One hard thing about being a leader in any volunteer organization is volunteers constantly share their ideas with you. They constantly tell you what you should be doing or what the organization should be focusing on. Usually the ideas are great, but the process to getting them done takes awhile. You can’t act on an idea without telling anyone because the idea will fall flat. If you’re the only one with buy-in to the idea, you get no support and all that work you put into the design or website or manual…is wasted.
That’s what I’m worried about with a new training I’ve been asked to create. Volunteers need to know the committee chairs and what the committees do so they can sign up. However, I tried doing this at the Aug PCP Mixer and it fell flat. Only 3-4 PCPs signed up for a committee and most of the committee chairs don’t have a plan in place for when they get volunteers.

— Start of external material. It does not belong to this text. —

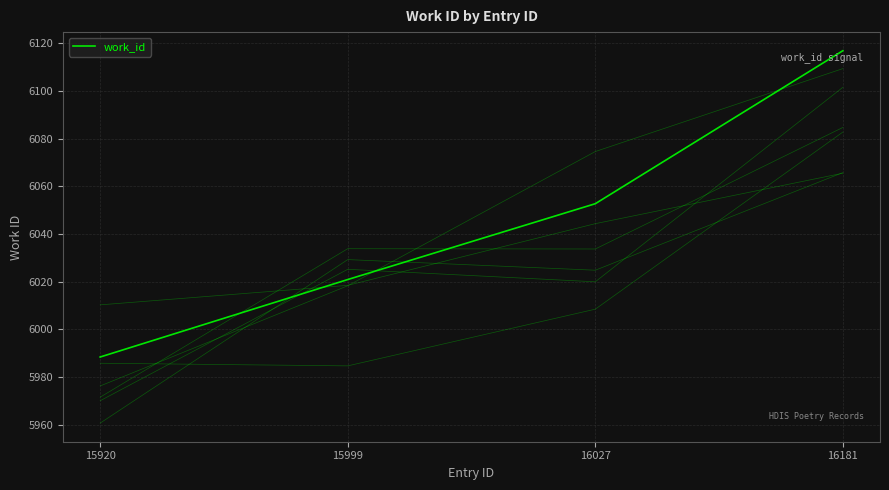

True or false: the data has more than 2 interior local peaks.

False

I’m worried I’m going to put all this time into making a presentation training and committees will still consist of one person.
I’m working with a PCP now on the presentation and she’s energized and wants it to happen. She thinks it’ll work. It may. I have doubts though because the committee chairs are disorganized. That’s what’s making me hesitant. How do we get the committee chairs organized? Isn’t that the Chair’s job? Or is it anyone’s job? How do you tell if a committee is organized? By the habits of its chair. Are the committee chairs doing things within the organization already?
Training doesn’t always solve performance problems and it doesn’t change behavior. Well, if it changes performance isn’t that changing behavior though? So it does change behavior/action toward a specific task. If we have this training in January or February, I don’t think it’ll result in anything because the committee chairs don’t know what to do with volunteers. That’s the issue I’m having. Training won’t solve the problem until the leaders start leading.